Rather than letting current fast track continue through 2021, lawmakers must enact modern trade authority that emphasizes enforceable and strong worker rights, Samuel reiterated. Modern trade authority should also feature open negotiations, let lawmakers choose trade negotiating partners in advance and include workers, lawmakers and the public.

 

“Renewing the current inadequate trade negotiating authority would ensure this bad law remains in place until 2021. The shortcomings of fast track are all the more salient given the current effort to renegotiate the failed North American Free Trade Agreement as well as the recent talk of reviving the misguided and discredited Trans-Pacific Partnership,” Samuel adds.

 

The TPP is “designed to promote corporate profits at the expense of hardworking fami-lies. It would be a shame if the inadequate negotiating objectives in current law were used as an excuse to maintain trade rules that favor corporate profits over good jobs and high wages.”

 

“Finally, it is important to emphasize the existing fast track’s labor standards have proved themselves inadequate,” he noted.

 

Whether lawmakers will halt and reform fast track by the end of June is unlikely.

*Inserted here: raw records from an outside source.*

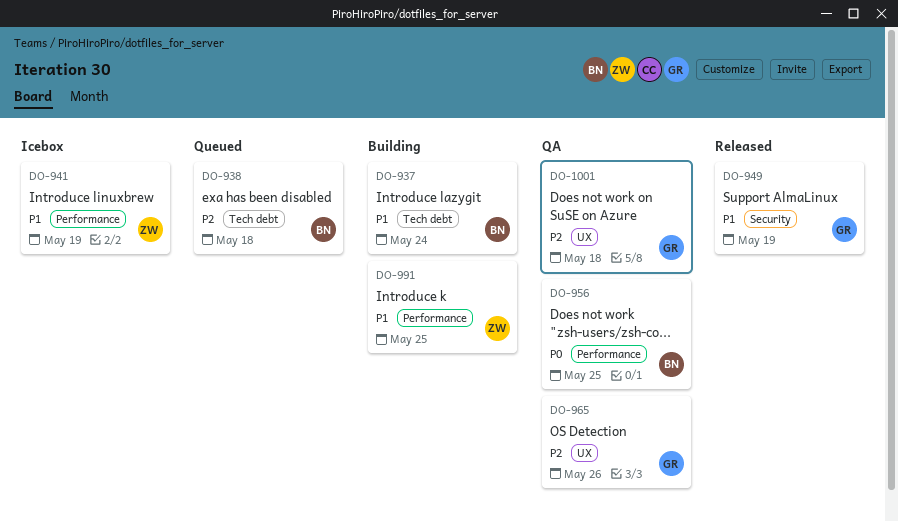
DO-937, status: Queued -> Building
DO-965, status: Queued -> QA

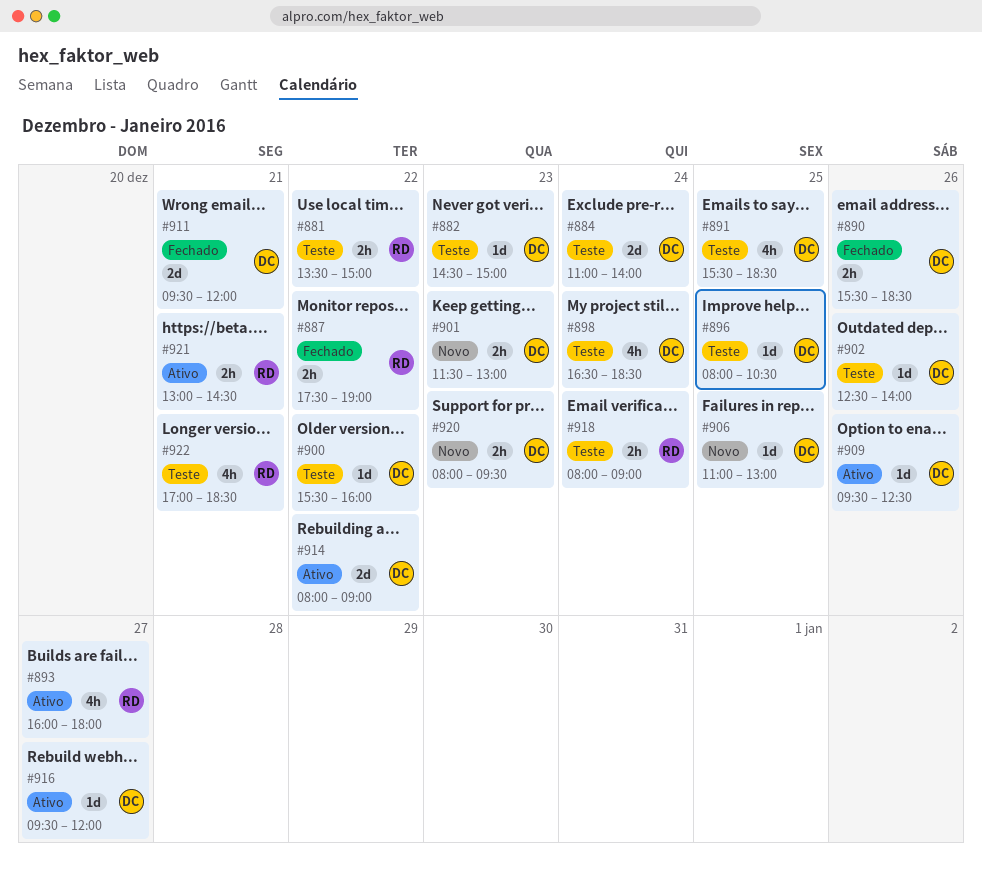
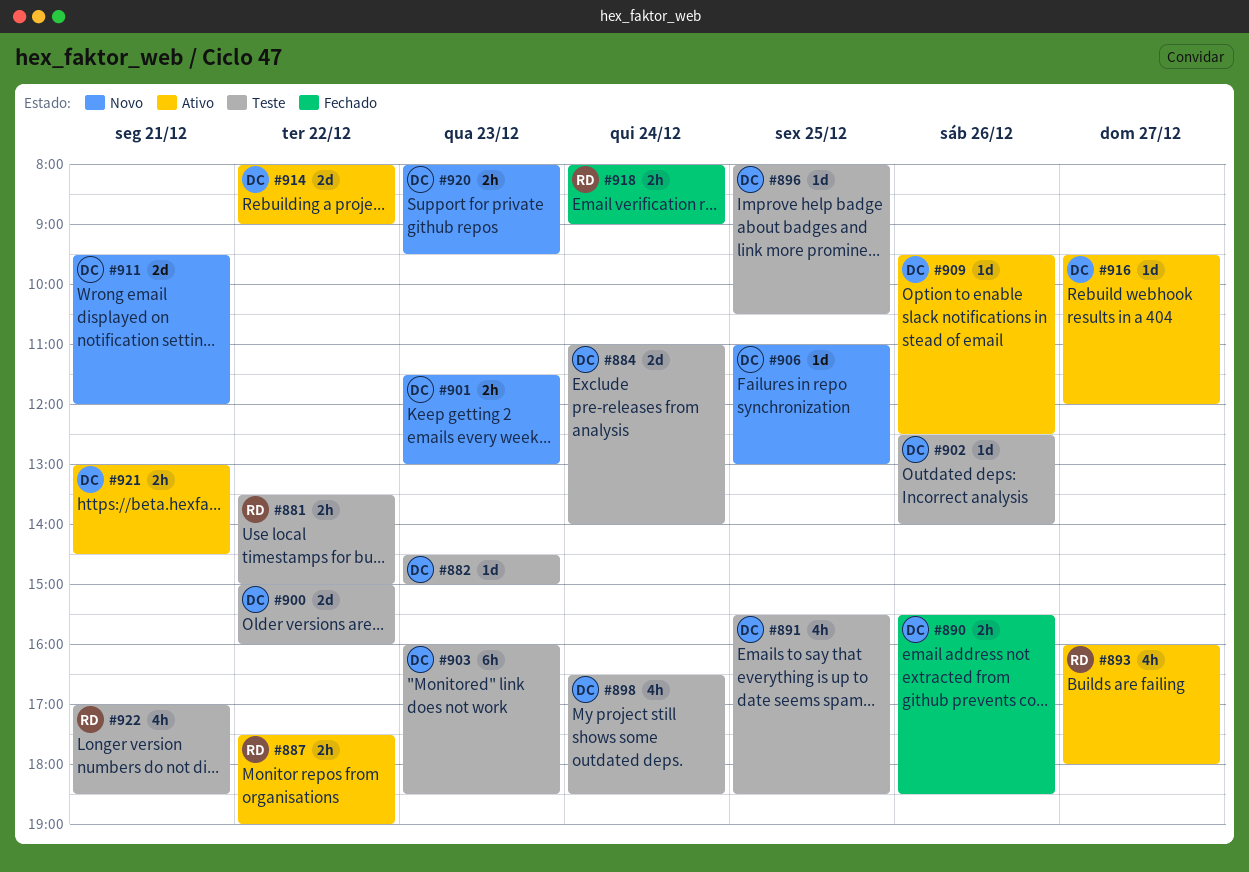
#887, status: Fechado -> Ativo
#900, estimate: 1d -> 2d
#900, begins: 15:30 -> 15:00
#903: none -> present
#911, status: Fechado -> Novo
#918, status: Teste -> Fechado
#921, owner: RD -> DC

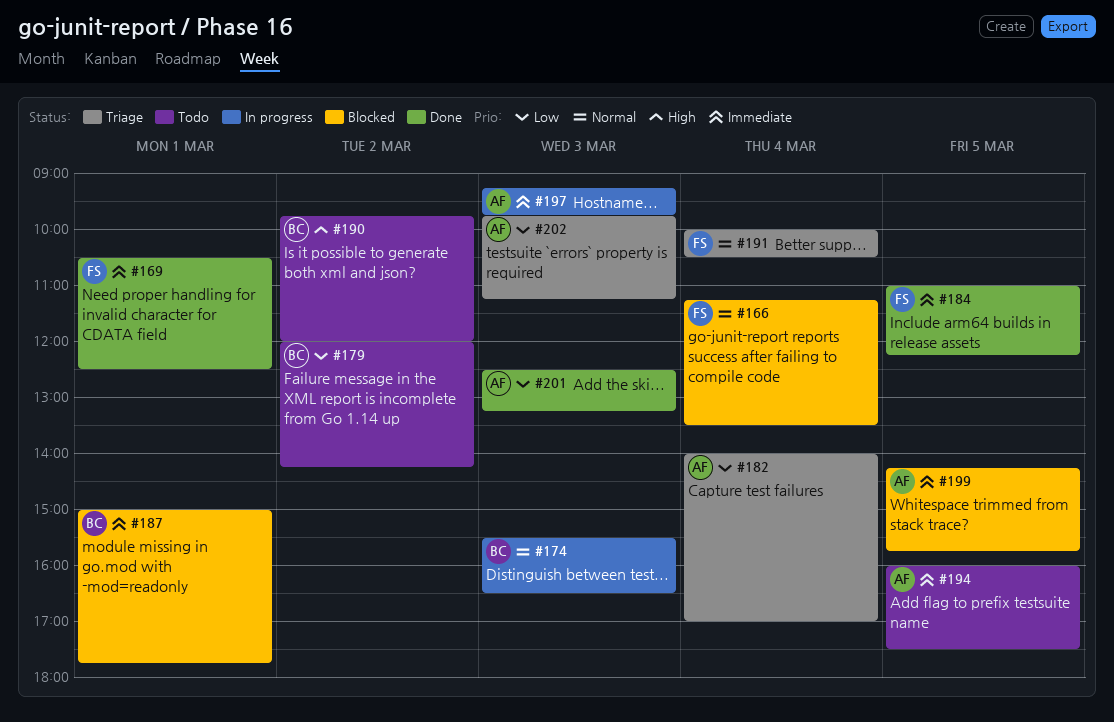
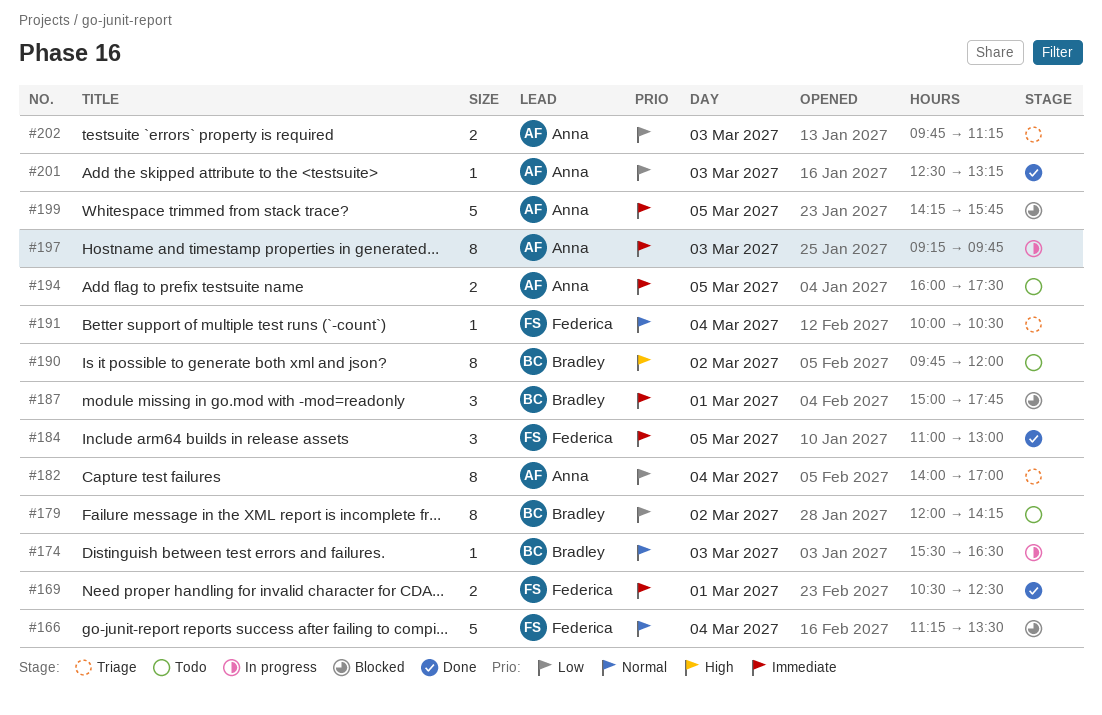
#184, ends: 12:15 -> 13:00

The only trade proposal gaining traction right now is by Senate Foreign Relations Committee Chairman Bob Corker, R-Tenn., to curb presidential use of Section 232 of U.S. trade law. That lets the president unilaterally impose import tariffs or quotas for “national security” reasons.

 

Trump used Section 232 to impose 25 percent tariffs on imported steel and 10 percent on imported aluminum – moves the Steelworkers lauded.